De acordo com a empresa, o resultado é influenciado, majoritariamente, pelo provisionamento de obrigações judiciais e o aumento de custos operacionais.

A maior parte desse valor advém de processos judiciais, que custaram aos Correios R$ 6,4 bilhões no ano passado (55,12% acima de 2024). O passivo na Justiça é formado especialmente por demandas trabalhistas, como os pagamentos reivindicados pelos empregados para receberem adicionais de periculosidade e adicionais pela atividade de distribuição e coleta externa.

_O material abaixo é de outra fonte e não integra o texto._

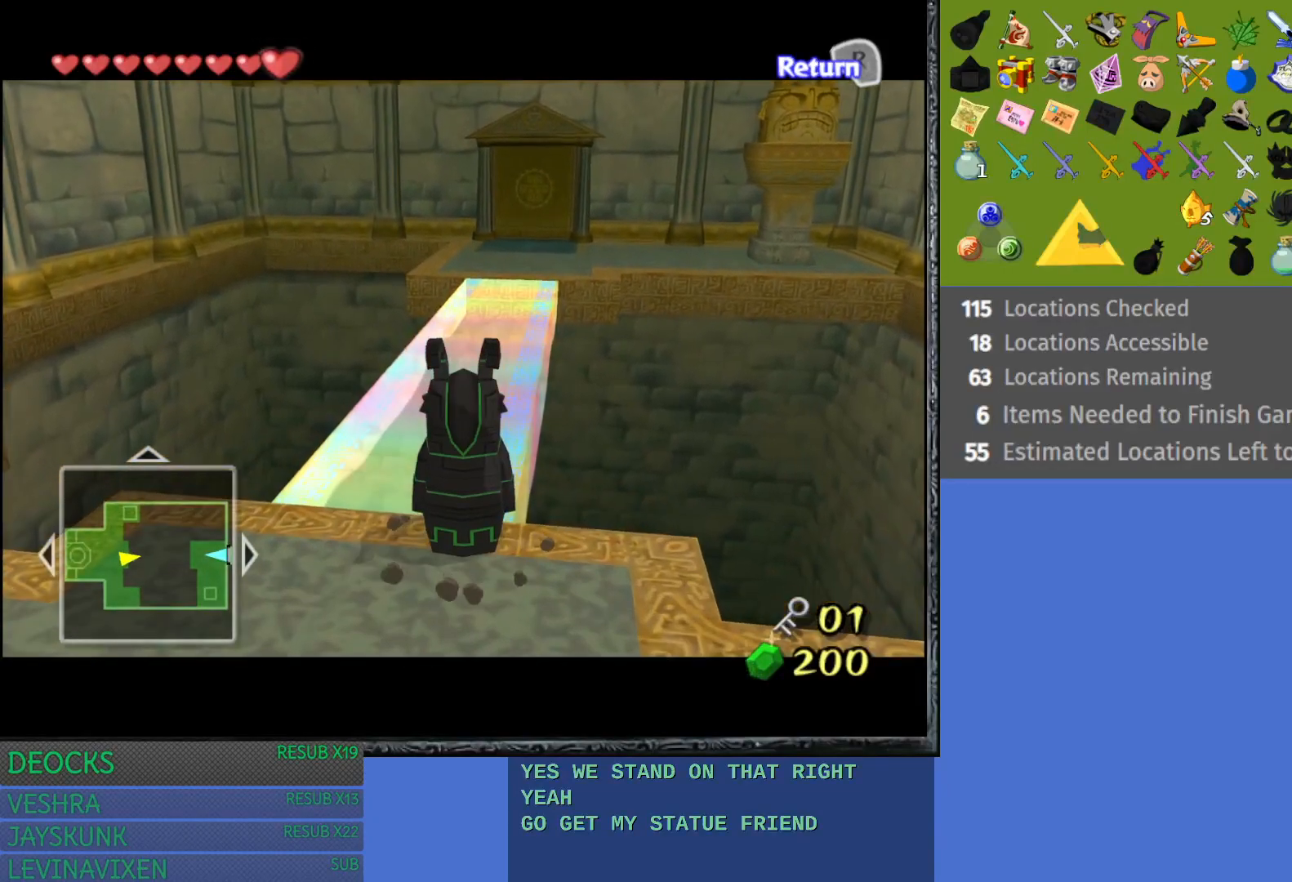
{"buttons": [], "left_stick": "up", "right_stick": "center", "events": []}
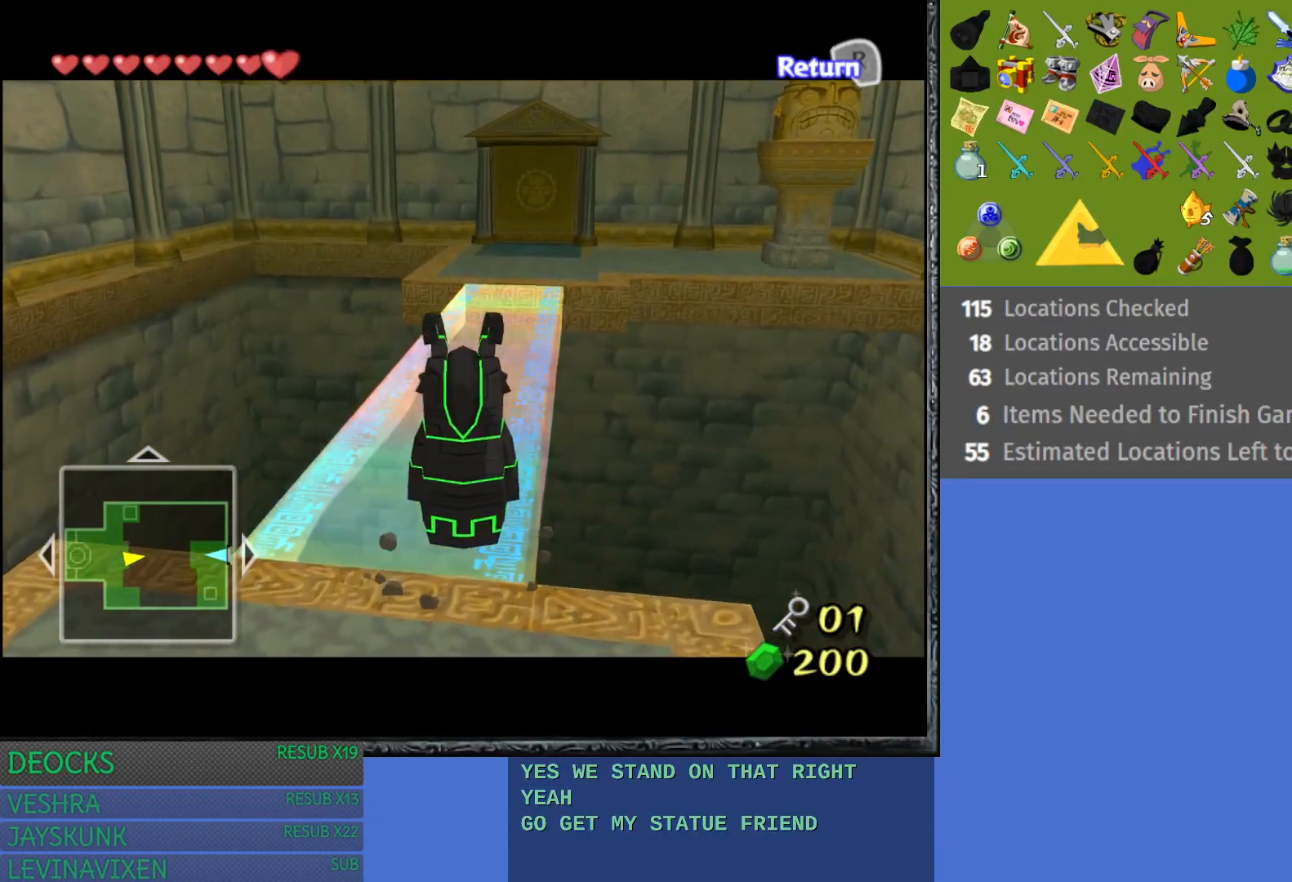
{"buttons": [], "left_stick": "up", "right_stick": "center", "events": []}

No ano passado, a receita bruta dos Correios, não considerados os pagamentos que a empresa deveria fazer, foi de R$ 17,3 bilhões (11,35% abaixo de 2024). O balanço da empresa será publicado no Diário Oficial da União.

Diante do acúmulo de prejuízos, a empresa buscou credores e recebeu um aporte que totalizou R$ 12 bilhões em empréstimos de bancos públicos e privados.

Ciclo vicioso

Desde o último trimestre de 2022, os Correios apresentam resultados parciais negativos. No total, a empresa acumula 14 trimestres de ônus. 

“É um ciclo vicioso. A dificuldade de caixa gera dificuldade de pagamento ao fornecedor, isso afeta a operação. Ao afetar a operação, a gente macula a capacidade de aumentar o volume [de trabalho] ou de gerar novos contratos”, explicou o presidente dos Correios, Emmanoel Schmidt Rondon, em entrevista coletiva na sede da empresa em Brasília.

Segundo ele, a estatal também não consegue compensar imediatamente a baixa nas receitas com cortes de gastos. 

“A estrutura de custo é muito rígida, e está ancorada em despesas de custos fixos. Quando há uma queda de receita, não se consegue diminuir a despesa no mesmo momento para poder fazer esse equacionamento”, explicou. 

Desmaterialização da carta

O balanço negativo ocorre em anos de mudança estrutural no campo de atividade dos Correios, quando as empresas de comércio eletrônico expandem sua atividade logística – não mais dependendo dos Correios.

O fenômeno concorrencial ocorre após a estatal perder nicho do mercado de postagem com as mudanças das formas de comunicação, o que Rondon chama de “desmaterialização” da carta.

Economista por formação, o presidente assumiu o cargo em setembro do ano passado, com mandato até agosto de 2027, com objetivo de reestruturar a estatal.

Entre medidas saneadoras, a empresa abriu dois planos de demissão voluntária (PDV). Na edição deste ano, 3.181 aderiram ao desligamento. O volume de adesões foi menor que o obtido no PDV 2024/2025, 3.756 empregados, mas o ingresso no plano só foi possível em prazo menor – entre fevereiro e abril deste ano.
A perspectiva inicial da estatal era fazer 10 mil desligamentos. Outros processos de demissão voluntária poderão ser abertos no futuro.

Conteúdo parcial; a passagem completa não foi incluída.